• Written exercise: Return each of the items below verbatim, reproducing every line without alteration.

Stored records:
begin
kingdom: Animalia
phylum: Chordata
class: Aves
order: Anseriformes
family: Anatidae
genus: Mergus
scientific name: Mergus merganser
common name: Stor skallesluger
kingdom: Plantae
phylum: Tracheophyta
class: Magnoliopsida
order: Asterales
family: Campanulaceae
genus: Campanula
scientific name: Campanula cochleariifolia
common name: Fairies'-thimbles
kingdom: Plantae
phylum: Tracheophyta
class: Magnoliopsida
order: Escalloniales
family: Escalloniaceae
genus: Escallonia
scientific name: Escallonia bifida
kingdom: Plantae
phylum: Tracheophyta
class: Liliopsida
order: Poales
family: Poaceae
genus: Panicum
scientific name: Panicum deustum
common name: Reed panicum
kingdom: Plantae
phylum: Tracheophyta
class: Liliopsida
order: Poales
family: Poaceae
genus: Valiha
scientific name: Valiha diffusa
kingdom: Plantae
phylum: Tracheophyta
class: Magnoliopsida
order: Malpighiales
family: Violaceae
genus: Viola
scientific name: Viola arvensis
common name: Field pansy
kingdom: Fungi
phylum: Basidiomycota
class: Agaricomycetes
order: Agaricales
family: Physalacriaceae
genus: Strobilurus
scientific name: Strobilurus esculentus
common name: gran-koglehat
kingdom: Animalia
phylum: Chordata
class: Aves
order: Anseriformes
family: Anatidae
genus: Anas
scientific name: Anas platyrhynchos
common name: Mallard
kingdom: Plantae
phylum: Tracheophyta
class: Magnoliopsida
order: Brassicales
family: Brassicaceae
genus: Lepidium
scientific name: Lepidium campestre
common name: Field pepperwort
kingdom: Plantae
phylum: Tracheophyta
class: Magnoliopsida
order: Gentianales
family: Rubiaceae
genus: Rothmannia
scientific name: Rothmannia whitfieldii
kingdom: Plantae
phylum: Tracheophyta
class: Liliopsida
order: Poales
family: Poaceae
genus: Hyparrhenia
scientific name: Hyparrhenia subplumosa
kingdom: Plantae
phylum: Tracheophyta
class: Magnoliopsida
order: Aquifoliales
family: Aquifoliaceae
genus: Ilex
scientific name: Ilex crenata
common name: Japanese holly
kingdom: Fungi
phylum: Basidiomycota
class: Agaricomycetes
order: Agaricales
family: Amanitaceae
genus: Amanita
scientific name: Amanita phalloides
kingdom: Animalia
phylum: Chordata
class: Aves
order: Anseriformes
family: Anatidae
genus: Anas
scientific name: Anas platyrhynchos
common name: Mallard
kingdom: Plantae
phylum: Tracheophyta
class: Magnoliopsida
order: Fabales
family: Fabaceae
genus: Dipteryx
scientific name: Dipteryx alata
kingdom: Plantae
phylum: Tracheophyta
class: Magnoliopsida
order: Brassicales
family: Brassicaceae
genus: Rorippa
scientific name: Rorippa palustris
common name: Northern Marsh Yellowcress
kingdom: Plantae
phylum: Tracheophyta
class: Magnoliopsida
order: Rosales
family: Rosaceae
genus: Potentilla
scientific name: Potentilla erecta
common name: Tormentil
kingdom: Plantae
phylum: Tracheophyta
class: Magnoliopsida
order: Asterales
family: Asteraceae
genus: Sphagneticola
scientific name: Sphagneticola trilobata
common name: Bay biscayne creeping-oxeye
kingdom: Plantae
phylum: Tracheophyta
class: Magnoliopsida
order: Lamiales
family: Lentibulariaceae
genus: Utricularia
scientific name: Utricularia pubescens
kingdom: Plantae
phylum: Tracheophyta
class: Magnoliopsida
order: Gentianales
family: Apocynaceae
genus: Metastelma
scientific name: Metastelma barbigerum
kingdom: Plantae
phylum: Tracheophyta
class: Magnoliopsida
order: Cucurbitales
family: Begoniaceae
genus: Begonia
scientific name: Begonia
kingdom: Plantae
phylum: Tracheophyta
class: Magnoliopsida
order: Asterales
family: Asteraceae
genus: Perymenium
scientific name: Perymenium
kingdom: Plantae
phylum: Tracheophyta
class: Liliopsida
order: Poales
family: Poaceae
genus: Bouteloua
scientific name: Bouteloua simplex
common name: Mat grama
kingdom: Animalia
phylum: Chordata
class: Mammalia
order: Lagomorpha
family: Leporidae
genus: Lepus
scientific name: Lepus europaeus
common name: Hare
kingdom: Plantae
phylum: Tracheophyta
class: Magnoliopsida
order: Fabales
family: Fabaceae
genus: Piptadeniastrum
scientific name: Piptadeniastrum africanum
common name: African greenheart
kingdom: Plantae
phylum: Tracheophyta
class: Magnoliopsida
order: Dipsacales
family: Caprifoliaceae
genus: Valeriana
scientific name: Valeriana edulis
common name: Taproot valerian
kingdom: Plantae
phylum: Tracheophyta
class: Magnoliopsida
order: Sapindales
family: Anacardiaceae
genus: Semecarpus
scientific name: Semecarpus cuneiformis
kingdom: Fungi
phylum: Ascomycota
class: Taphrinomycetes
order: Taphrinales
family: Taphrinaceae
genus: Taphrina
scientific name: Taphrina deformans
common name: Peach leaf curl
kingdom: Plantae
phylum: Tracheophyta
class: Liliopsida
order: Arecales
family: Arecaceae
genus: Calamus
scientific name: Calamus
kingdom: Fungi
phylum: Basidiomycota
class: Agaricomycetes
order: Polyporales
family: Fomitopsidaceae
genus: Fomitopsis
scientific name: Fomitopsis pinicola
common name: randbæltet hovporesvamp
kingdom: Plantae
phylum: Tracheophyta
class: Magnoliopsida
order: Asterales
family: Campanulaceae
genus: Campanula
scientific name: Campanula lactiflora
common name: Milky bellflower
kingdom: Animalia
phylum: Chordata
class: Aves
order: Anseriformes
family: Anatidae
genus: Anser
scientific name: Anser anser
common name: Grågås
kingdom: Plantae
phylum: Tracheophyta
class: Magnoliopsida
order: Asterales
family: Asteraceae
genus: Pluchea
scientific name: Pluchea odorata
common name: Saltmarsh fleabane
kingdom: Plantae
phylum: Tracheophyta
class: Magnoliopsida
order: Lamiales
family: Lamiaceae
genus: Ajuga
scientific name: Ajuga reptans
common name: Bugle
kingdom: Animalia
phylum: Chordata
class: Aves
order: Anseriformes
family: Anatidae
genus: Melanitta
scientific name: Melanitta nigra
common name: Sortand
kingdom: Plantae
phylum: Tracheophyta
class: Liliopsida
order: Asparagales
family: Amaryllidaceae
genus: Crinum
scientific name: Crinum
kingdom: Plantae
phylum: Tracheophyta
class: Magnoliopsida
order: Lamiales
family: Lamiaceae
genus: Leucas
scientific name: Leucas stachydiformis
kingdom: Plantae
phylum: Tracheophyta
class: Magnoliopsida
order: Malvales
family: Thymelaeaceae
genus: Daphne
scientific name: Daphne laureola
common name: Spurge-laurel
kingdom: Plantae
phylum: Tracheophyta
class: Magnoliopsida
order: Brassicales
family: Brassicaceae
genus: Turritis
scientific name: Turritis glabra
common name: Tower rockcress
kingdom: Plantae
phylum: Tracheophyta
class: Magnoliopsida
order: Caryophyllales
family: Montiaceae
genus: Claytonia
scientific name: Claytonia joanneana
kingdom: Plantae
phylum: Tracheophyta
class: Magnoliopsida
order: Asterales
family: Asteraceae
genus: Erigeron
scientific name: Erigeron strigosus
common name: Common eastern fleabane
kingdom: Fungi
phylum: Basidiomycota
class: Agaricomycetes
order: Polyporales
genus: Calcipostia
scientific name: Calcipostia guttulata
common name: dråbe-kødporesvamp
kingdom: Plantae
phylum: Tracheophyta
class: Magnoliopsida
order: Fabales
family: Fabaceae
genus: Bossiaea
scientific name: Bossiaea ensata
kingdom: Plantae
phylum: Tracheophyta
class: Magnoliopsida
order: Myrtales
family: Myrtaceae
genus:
end
• Answer in full:
kingdom: Animalia
phylum: Chordata
class: Aves
order: Anseriformes
family: Anatidae
genus: Mergus
scientific name: Mergus merganser
common name: Stor skallesluger
kingdom: Plantae
phylum: Tracheophyta
class: Magnoliopsida
order: Asterales
family: Campanulaceae
genus: Campanula
scientific name: Campanula cochleariifolia
common name: Fairies'-thimbles
kingdom: Plantae
phylum: Tracheophyta
class: Magnoliopsida
order: Escalloniales
family: Escalloniaceae
genus: Escallonia
scientific name: Escallonia bifida
kingdom: Plantae
phylum: Tracheophyta
class: Liliopsida
order: Poales
family: Poaceae
genus: Panicum
scientific name: Panicum deustum
common name: Reed panicum
kingdom: Plantae
phylum: Tracheophyta
class: Liliopsida
order: Poales
family: Poaceae
genus: Valiha
scientific name: Valiha diffusa
kingdom: Plantae
phylum: Tracheophyta
class: Magnoliopsida
order: Malpighiales
family: Violaceae
genus: Viola
scientific name: Viola arvensis
common name: Field pansy
kingdom: Fungi
phylum: Basidiomycota
class: Agaricomycetes
order: Agaricales
family: Physalacriaceae
genus: Strobilurus
scientific name: Strobilurus esculentus
common name: gran-koglehat
kingdom: Animalia
phylum: Chordata
class: Aves
order: Anseriformes
family: Anatidae
genus: Anas
scientific name: Anas platyrhynchos
common name: Mallard
kingdom: Plantae
phylum: Tracheophyta
class: Magnoliopsida
order: Brassicales
family: Brassicaceae
genus: Lepidium
scientific name: Lepidium campestre
common name: Field pepperwort
kingdom: Plantae
phylum: Tracheophyta
class: Magnoliopsida
order: Gentianales
family: Rubiaceae
genus: Rothmannia
scientific name: Rothmannia whitfieldii
kingdom: Plantae
phylum: Tracheophyta
class: Liliopsida
order: Poales
family: Poaceae
genus: Hyparrhenia
scientific name: Hyparrhenia subplumosa
kingdom: Plantae
phylum: Tracheophyta
class: Magnoliopsida
order: Aquifoliales
family: Aquifoliaceae
genus: Ilex
scientific name: Ilex crenata
common name: Japanese holly
kingdom: Fungi
phylum: Basidiomycota
class: Agaricomycetes
order: Agaricales
family: Amanitaceae
genus: Amanita
scientific name: Amanita phalloides
kingdom: Animalia
phylum: Chordata
class: Aves
order: Anseriformes
family: Anatidae
genus: Anas
scientific name: Anas platyrhynchos
common name: Mallard
kingdom: Plantae
phylum: Tracheophyta
class: Magnoliopsida
order: Fabales
family: Fabaceae
genus: Dipteryx
scientific name: Dipteryx alata
kingdom: Plantae
phylum: Tracheophyta
class: Magnoliopsida
order: Brassicales
family: Brassicaceae
genus: Rorippa
scientific name: Rorippa palustris
common name: Northern Marsh Yellowcress
kingdom: Plantae
phylum: Tracheophyta
class: Magnoliopsida
order: Rosales
family: Rosaceae
genus: Potentilla
scientific name: Potentilla erecta
common name: Tormentil
kingdom: Plantae
phylum: Tracheophyta
class: Magnoliopsida
order: Asterales
family: Asteraceae
genus: Sphagneticola
scientific name: Sphagneticola trilobata
common name: Bay biscayne creeping-oxeye
kingdom: Plantae
phylum: Tracheophyta
class: Magnoliopsida
order: Lamiales
family: Lentibulariaceae
genus: Utricularia
scientific name: Utricularia pubescens
kingdom: Plantae
phylum: Tracheophyta
class: Magnoliopsida
order: Gentianales
family: Apocynaceae
genus: Metastelma
scientific name: Metastelma barbigerum
kingdom: Plantae
phylum: Tracheophyta
class: Magnoliopsida
order: Cucurbitales
family: Begoniaceae
genus: Begonia
scientific name: Begonia
kingdom: Plantae
phylum: Tracheophyta
class: Magnoliopsida
order: Asterales
family: Asteraceae
genus: Perymenium
scientific name: Perymenium
kingdom: Plantae
phylum: Tracheophyta
class: Liliopsida
order: Poales
family: Poaceae
genus: Bouteloua
scientific name: Bouteloua simplex
common name: Mat grama
kingdom: Animalia
phylum: Chordata
class: Mammalia
order: Lagomorpha
family: Leporidae
genus: Lepus
scientific name: Lepus europaeus
common name: Hare
kingdom: Plantae
phylum: Tracheophyta
class: Magnoliopsida
order: Fabales
family: Fabaceae
genus: Piptadeniastrum
scientific name: Piptadeniastrum africanum
common name: African greenheart
kingdom: Plantae
phylum: Tracheophyta
class: Magnoliopsida
order: Dipsacales
family: Caprifoliaceae
genus: Valeriana
scientific name: Valeriana edulis
common name: Taproot valerian
kingdom: Plantae
phylum: Tracheophyta
class: Magnoliopsida
order: Sapindales
family: Anacardiaceae
genus: Semecarpus
scientific name: Semecarpus cuneiformis
kingdom: Fungi
phylum: Ascomycota
class: Taphrinomycetes
order: Taphrinales
family: Taphrinaceae
genus: Taphrina
scientific name: Taphrina deformans
common name: Peach leaf curl
kingdom: Plantae
phylum: Tracheophyta
class: Liliopsida
order: Arecales
family: Arecaceae
genus: Calamus
scientific name: Calamus
kingdom: Fungi
phylum: Basidiomycota
class: Agaricomycetes
order: Polyporales
family: Fomitopsidaceae
genus: Fomitopsis
scientific name: Fomitopsis pinicola
common name: randbæltet hovporesvamp
kingdom: Plantae
phylum: Tracheophyta
class: Magnoliopsida
order: Asterales
family: Campanulaceae
genus: Campanula
scientific name: Campanula lactiflora
common name: Milky bellflower
kingdom: Animalia
phylum: Chordata
class: Aves
order: Anseriformes
family: Anatidae
genus: Anser
scientific name: Anser anser
common name: Grågås
kingdom: Plantae
phylum: Tracheophyta
class: Magnoliopsida
order: Asterales
family: Asteraceae
genus: Pluchea
scientific name: Pluchea odorata
common name: Saltmarsh fleabane
kingdom: Plantae
phylum: Tracheophyta
class: Magnoliopsida
order: Lamiales
family: Lamiaceae
genus: Ajuga
scientific name: Ajuga reptans
common name: Bugle
kingdom: Animalia
phylum: Chordata
class: Aves
order: Anseriformes
family: Anatidae
genus: Melanitta
scientific name: Melanitta nigra
common name: Sortand
kingdom: Plantae
phylum: Tracheophyta
class: Liliopsida
order: Asparagales
family: Amaryllidaceae
genus: Crinum
scientific name: Crinum
kingdom: Plantae
phylum: Tracheophyta
class: Magnoliopsida
order: Lamiales
family: Lamiaceae
genus: Leucas
scientific name: Leucas stachydiformis
kingdom: Plantae
phylum: Tracheophyta
class: Magnoliopsida
order: Malvales
family: Thymelaeaceae
genus: Daphne
scientific name: Daphne laureola
common name: Spurge-laurel
kingdom: Plantae
phylum: Tracheophyta
class: Magnoliopsida
order: Brassicales
family: Brassicaceae
genus: Turritis
scientific name: Turritis glabra
common name: Tower rockcress
kingdom: Plantae
phylum: Tracheophyta
class: Magnoliopsida
order: Caryophyllales
family: Montiaceae
genus: Claytonia
scientific name: Claytonia joanneana
kingdom: Plantae
phylum: Tracheophyta
class: Magnoliopsida
order: Asterales
family: Asteraceae
genus: Erigeron
scientific name: Erigeron strigosus
common name: Common eastern fleabane
kingdom: Fungi
phylum: Basidiomycota
class: Agaricomycetes
order: Polyporales
genus: Calcipostia
scientific name: Calcipostia guttulata
common name: dråbe-kødporesvamp
kingdom: Plantae
phylum: Tracheophyta
class: Magnoliopsida
order: Fabales
family: Fabaceae
genus: Bossiaea
scientific name: Bossiaea ensata
kingdom: Plantae
phylum: Tracheophyta
class: Magnoliopsida
order: Myrtales
family: Myrtaceae
genus:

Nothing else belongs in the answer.